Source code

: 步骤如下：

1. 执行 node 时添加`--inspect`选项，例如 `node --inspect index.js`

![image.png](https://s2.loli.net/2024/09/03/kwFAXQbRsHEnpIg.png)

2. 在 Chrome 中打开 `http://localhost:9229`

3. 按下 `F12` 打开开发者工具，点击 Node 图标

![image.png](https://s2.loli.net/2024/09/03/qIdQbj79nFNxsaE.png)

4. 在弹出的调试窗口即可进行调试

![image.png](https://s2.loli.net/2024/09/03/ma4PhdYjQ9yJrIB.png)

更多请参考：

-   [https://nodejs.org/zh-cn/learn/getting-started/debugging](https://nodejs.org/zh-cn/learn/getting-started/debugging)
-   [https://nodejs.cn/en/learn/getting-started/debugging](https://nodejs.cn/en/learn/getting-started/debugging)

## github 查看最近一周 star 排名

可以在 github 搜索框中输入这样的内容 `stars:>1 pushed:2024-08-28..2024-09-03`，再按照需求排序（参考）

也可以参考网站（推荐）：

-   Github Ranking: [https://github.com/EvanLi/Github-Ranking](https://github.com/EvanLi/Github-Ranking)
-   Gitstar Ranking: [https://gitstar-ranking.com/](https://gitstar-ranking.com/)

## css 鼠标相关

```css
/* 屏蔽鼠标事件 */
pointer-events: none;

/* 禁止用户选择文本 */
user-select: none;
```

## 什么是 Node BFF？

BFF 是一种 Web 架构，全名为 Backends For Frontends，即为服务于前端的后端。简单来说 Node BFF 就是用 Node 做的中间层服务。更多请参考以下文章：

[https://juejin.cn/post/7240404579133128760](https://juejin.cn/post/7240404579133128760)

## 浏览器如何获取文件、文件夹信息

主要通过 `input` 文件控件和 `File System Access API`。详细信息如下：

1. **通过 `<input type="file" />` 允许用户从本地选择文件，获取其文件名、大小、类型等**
※
Could you report all lines of the listing that hold "Ranking"?

Answer to this problem →
-   Github Ranking: [https://github.com/EvanLi/Github-Ranking](https://github.com/EvanLi/Github-Ranking)
-   Gitstar Ranking: [https://gitstar-ranking.com/](https://gitstar-ranking.com/)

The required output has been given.